The Siege of Minas Tirith
- Designers: Richard Jordison
- Publishers: Fact and Fantasy Games
- Publication: 1975; 51 years ago
- Genres: Board wargame;
- Languages: English;
- Players: 2
- Playing time: 120 minutes
- Age range: 12+

= The Siege of Minas Tirith =

1975 board wargame

The Siege of Minas Tirith is a 1975 board wargame designed by Richard Jordison and published by Fact and Fantasy Games. It depicts both the Battle of Pelennor Fields and the siege of Minas Tirith from the novel The Return of the King by J.R.R. Tolkien.

== Gameplay ==
The Siege of Minas Tirith is played on a hex map with locations from The Lord of the Rings novels. One player plays as the attacking army of Mordor, and the other plays as the defending army of Gondor. To win, the attacking player must cross Anduin and wipe out the army of Gondor; the defending player must delay the army of Mordor long enough for the time track to run out and the Ring of Power to be destroyed.

The army of Gondor includes advanced troops on the river, defensive forces behind the Rammas Echor, and a garrison in Minas Tirith. No troops can be moved out of their sector until the army of Mordor has penetrated it. At different times on the time track the Riders of Rohan and Aragorn arrive to assist the Gondor player. The army of Mordor also gets reinforcements, including regular soldiers, two oliphaunt units, and the battering ram Grond.

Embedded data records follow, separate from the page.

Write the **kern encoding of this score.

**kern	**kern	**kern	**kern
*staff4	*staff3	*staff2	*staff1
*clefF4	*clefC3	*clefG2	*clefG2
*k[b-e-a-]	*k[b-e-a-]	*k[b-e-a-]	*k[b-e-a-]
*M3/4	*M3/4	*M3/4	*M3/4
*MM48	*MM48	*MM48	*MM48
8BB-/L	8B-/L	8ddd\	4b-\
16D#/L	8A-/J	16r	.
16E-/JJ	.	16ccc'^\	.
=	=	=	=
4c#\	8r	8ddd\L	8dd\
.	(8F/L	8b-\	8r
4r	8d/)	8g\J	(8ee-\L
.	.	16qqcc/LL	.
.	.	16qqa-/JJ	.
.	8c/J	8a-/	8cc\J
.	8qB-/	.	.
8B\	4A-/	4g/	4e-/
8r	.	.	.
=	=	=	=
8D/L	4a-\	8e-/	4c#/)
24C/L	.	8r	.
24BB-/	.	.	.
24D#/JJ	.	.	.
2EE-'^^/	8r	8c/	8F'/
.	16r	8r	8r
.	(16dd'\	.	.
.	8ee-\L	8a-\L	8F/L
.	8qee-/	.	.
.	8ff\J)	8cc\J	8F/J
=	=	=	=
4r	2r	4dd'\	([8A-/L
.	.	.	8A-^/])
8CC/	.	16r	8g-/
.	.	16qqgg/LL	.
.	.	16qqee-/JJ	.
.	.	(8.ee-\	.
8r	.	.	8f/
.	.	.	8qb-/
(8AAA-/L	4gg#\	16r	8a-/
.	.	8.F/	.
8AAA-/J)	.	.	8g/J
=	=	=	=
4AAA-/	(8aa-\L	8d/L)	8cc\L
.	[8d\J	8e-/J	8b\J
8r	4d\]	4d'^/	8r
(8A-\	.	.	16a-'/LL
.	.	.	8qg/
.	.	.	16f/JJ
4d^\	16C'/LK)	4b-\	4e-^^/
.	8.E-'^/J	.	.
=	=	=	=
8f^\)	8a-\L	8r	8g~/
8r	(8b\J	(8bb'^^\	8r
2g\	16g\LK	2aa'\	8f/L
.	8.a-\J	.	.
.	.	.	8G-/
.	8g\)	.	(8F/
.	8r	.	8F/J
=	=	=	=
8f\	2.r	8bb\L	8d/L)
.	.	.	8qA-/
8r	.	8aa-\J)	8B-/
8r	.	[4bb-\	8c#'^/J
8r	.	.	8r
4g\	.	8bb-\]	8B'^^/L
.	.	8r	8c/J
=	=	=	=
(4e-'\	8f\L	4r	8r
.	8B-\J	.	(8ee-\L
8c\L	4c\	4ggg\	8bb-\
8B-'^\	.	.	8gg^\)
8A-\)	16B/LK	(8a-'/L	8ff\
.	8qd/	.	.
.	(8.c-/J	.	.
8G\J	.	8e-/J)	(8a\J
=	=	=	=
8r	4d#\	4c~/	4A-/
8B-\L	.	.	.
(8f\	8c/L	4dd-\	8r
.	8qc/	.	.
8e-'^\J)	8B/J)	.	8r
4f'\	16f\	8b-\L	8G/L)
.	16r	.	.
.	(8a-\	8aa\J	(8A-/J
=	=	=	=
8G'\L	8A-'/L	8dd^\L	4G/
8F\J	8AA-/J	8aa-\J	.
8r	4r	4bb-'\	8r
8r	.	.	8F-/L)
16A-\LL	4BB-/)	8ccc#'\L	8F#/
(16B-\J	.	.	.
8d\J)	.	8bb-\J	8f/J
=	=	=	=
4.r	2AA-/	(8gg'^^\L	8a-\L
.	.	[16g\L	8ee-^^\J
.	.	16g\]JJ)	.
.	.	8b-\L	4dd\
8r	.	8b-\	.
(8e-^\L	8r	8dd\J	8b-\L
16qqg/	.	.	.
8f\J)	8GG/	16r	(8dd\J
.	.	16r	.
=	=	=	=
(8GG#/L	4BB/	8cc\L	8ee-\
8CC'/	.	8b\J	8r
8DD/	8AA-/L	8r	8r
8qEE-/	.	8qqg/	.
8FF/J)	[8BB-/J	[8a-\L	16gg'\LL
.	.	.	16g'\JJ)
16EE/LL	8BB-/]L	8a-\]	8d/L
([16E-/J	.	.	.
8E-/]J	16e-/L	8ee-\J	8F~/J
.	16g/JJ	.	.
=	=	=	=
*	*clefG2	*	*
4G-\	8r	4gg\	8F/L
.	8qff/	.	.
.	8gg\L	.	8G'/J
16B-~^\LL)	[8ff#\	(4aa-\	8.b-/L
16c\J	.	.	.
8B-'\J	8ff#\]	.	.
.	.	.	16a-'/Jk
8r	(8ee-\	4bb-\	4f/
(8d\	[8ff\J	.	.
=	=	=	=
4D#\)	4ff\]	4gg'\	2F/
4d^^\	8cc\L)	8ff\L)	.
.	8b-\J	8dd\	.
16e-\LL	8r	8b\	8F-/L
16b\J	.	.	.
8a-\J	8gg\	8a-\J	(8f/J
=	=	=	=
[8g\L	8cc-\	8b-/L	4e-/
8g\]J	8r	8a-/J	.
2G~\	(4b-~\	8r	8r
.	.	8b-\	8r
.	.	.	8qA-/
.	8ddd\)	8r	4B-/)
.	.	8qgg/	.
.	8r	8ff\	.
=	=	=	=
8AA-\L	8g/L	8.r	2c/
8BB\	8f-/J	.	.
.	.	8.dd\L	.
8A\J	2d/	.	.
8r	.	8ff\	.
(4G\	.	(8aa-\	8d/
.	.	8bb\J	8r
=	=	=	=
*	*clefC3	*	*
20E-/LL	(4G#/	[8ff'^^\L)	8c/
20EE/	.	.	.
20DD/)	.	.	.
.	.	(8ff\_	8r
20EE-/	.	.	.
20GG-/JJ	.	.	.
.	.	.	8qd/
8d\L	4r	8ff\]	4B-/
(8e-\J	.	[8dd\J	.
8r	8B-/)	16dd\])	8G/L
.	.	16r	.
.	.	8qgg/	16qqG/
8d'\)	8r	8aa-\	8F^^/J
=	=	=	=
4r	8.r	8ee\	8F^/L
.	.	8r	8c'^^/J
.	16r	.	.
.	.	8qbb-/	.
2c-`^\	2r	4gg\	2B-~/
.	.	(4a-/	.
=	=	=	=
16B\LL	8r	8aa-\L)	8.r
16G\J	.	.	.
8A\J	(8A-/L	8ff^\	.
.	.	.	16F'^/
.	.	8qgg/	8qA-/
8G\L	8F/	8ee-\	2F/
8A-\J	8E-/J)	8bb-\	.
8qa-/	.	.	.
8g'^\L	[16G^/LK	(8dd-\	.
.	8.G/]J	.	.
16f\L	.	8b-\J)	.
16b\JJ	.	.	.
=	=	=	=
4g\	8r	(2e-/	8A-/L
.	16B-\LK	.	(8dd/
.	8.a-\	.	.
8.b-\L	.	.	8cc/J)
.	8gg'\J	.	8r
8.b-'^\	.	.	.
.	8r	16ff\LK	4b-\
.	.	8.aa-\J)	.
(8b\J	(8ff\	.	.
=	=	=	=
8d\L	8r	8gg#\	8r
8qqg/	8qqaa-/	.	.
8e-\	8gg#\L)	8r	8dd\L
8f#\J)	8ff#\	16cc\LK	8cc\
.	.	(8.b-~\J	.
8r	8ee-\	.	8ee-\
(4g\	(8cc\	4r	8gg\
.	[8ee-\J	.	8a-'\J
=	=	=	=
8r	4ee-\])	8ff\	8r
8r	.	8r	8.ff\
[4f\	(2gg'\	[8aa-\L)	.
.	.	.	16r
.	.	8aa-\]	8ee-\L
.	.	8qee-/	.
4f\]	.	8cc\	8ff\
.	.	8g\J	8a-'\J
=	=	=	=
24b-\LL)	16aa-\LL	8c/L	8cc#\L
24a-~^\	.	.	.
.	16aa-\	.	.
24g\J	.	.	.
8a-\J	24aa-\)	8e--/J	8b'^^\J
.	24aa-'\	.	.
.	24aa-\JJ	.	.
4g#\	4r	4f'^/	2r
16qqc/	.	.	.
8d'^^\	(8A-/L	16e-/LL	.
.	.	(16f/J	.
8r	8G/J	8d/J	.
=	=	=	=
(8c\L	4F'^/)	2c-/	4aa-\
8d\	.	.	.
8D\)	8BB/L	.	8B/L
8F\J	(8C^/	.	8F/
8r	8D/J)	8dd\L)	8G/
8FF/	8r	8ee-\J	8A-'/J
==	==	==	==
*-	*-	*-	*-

The game includes an optional rule where the army in control of the Ring of Power gets a significant power advantage. The army of Gondor starts with the Ring and must try to maintain control over it to prevent it from falling under control of the army of Mordor.

==Publication history==
According to Shannon Appelcline, in 1975 TSR "started distributing other publishers' games — a pretty common tactic at the time, as the hobbyist industry was pretty fractured. They advertised their first distributed items in The Strategic Review #3 (Autumn 1975): a set of three fantasy board games. To be precise, they were three fantasy board games based on the writings of J.R.R. Tolkien: Fact and Fantasy's The Battle of Helm's Deep (1974), Fact and Fantasy's The Siege of Minas Tirith (1975), and LORE's Battle of the Five Armies (1975)."

==Reception==
Larry Pound reviewed Siege of Minas Tirith in The Space Gamer No. 3, commenting that "All in all, the Siege of Minas Tirith is a good game and is faithful to the trilogy. The rules allow replication of the events of the trilogy without forcing the outcome." He described the game as "a classic example of a powerful army attempting to overrun a hard-pressed defense before aid arrives."